• WHAT THE EXERCISE ASKS:
Copy the lines from the start of the records through the line containing "Chofer logra huir", replacing "camioneta" with "furgoneta" and changing nothing else. Give only those lines.

• DATA EXCERPTS:
---+---
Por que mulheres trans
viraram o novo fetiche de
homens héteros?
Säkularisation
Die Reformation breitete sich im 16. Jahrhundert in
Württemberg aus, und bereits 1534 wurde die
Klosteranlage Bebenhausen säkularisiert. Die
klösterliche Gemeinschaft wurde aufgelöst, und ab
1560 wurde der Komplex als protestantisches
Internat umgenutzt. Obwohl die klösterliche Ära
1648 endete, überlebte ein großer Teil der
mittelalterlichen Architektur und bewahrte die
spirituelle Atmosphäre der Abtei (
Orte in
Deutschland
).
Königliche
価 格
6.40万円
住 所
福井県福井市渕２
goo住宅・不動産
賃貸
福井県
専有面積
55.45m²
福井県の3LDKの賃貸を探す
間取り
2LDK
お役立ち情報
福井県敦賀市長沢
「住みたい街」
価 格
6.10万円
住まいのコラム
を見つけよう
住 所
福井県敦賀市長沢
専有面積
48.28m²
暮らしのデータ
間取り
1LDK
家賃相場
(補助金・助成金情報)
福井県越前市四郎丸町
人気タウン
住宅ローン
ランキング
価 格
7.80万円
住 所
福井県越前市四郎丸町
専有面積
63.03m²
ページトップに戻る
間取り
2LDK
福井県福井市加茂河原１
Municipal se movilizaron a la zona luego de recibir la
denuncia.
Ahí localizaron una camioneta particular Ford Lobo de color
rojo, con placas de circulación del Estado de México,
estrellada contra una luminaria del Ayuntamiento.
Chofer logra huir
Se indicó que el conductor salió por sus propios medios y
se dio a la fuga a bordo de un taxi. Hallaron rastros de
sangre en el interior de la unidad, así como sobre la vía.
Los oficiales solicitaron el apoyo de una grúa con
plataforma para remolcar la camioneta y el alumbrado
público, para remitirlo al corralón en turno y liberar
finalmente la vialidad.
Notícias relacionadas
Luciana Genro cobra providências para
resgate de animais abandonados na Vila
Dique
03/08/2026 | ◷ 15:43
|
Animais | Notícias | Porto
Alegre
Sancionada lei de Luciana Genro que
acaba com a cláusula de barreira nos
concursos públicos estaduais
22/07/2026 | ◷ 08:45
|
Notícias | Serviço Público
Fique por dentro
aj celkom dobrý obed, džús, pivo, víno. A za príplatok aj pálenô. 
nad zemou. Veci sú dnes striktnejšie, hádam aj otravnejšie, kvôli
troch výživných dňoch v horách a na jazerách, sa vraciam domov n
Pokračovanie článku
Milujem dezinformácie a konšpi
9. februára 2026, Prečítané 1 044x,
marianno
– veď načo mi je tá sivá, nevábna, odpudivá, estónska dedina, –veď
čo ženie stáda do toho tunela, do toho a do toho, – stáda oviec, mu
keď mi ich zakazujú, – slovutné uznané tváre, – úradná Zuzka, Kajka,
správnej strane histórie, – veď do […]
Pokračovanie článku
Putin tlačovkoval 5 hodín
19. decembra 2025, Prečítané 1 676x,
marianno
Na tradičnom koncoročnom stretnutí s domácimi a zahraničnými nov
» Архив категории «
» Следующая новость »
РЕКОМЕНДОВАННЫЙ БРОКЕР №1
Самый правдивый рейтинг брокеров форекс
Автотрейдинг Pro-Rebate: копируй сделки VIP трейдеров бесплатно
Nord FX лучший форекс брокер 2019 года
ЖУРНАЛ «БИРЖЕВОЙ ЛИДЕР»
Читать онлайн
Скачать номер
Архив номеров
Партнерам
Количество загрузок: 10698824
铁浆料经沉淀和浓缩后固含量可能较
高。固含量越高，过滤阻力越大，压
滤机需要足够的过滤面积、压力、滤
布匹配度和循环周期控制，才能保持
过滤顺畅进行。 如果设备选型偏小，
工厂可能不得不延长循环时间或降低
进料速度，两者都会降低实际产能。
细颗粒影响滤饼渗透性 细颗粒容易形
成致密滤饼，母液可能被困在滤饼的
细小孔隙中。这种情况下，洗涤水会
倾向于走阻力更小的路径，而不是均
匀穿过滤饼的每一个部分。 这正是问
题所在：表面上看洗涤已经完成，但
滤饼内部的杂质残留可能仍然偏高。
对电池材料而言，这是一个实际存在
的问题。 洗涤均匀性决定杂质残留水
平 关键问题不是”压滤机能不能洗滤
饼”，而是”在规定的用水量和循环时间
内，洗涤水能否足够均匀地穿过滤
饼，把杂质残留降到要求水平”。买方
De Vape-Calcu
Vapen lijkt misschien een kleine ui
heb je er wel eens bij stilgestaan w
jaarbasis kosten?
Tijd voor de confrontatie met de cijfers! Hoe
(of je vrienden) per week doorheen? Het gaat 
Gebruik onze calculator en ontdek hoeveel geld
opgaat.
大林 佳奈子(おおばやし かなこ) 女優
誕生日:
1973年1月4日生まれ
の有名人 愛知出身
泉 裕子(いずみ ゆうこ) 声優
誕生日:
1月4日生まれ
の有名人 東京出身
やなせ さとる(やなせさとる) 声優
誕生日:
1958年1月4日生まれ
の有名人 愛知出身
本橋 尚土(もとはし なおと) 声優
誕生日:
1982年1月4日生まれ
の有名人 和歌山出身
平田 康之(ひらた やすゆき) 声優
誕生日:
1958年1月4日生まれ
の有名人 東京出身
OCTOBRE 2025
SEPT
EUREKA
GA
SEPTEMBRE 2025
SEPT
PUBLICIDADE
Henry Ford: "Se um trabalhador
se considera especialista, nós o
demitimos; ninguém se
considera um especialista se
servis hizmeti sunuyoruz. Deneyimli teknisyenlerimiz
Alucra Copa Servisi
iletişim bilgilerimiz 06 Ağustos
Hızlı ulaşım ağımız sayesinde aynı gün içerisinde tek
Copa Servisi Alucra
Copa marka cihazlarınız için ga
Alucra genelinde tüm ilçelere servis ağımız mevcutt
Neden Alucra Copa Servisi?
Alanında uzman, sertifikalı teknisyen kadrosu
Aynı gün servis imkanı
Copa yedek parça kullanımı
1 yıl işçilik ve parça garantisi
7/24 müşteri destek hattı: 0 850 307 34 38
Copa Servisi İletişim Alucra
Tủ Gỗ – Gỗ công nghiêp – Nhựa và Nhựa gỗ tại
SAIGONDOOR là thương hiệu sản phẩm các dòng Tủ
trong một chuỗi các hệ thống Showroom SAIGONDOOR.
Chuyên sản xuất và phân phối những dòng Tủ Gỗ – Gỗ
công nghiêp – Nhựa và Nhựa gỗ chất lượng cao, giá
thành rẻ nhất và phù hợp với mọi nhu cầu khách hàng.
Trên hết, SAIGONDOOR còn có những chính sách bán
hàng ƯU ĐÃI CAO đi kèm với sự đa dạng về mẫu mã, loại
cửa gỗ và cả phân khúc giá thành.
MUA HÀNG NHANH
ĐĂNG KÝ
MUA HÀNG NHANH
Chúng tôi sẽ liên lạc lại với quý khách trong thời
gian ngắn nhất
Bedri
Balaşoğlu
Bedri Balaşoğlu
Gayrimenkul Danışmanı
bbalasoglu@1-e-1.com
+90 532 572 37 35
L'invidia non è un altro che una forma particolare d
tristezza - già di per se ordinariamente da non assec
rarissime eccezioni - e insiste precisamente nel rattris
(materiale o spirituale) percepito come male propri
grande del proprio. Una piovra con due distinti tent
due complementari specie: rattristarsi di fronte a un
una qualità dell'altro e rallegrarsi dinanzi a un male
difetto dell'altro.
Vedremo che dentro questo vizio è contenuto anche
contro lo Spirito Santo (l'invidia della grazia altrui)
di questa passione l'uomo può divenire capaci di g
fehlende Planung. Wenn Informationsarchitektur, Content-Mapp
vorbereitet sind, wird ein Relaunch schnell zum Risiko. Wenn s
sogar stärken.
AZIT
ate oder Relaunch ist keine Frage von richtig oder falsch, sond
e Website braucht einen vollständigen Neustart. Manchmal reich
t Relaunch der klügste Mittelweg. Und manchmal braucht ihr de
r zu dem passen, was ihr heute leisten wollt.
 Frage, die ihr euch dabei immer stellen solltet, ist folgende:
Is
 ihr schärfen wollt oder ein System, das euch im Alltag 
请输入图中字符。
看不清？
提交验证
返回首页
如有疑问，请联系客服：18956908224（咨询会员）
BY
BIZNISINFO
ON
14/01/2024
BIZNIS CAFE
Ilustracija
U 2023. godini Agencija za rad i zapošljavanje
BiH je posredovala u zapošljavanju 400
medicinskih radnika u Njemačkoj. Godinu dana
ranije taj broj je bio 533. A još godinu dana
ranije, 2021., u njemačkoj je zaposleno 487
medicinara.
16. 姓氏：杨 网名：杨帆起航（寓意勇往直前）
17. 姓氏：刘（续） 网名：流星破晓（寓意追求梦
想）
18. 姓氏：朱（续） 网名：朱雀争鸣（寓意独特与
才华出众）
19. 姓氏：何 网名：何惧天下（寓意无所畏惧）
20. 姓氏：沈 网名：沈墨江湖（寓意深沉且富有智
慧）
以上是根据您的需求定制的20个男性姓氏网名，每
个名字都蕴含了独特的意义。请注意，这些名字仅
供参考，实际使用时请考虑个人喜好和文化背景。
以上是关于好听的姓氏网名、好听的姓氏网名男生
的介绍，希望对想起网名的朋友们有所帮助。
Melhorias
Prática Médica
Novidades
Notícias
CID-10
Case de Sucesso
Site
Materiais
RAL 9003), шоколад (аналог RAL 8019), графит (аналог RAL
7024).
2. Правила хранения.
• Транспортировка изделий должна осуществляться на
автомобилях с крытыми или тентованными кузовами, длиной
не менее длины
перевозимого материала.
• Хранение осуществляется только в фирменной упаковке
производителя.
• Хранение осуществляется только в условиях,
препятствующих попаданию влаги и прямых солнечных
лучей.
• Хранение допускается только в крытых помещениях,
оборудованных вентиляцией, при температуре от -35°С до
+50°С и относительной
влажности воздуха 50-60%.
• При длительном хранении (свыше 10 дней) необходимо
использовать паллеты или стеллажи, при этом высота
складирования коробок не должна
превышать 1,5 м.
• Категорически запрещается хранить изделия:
---+---
• ANSWER TO THE PROBLEM:
Por que mulheres trans
viraram o novo fetiche de
homens héteros?
Säkularisation
Die Reformation breitete sich im 16. Jahrhundert in
Württemberg aus, und bereits 1534 wurde die
Klosteranlage Bebenhausen säkularisiert. Die
klösterliche Gemeinschaft wurde aufgelöst, und ab
1560 wurde der Komplex als protestantisches
Internat umgenutzt. Obwohl die klösterliche Ära
1648 endete, überlebte ein großer Teil der
mittelalterlichen Architektur und bewahrte die
spirituelle Atmosphäre der Abtei (
Orte in
Deutschland
).
Königliche
価 格
6.40万円
住 所
福井県福井市渕２
goo住宅・不動産
賃貸
福井県
専有面積
55.45m²
福井県の3LDKの賃貸を探す
間取り
2LDK
お役立ち情報
福井県敦賀市長沢
「住みたい街」
価 格
6.10万円
住まいのコラム
を見つけよう
住 所
福井県敦賀市長沢
専有面積
48.28m²
暮らしのデータ
間取り
1LDK
家賃相場
(補助金・助成金情報)
福井県越前市四郎丸町
人気タウン
住宅ローン
ランキング
価 格
7.80万円
住 所
福井県越前市四郎丸町
専有面積
63.03m²
ページトップに戻る
間取り
2LDK
福井県福井市加茂河原１
Municipal se movilizaron a la zona luego de recibir la
denuncia.
Ahí localizaron una furgoneta particular Ford Lobo de color
rojo, con placas de circulación del Estado de México,
estrellada contra una luminaria del Ayuntamiento.
Chofer logra huir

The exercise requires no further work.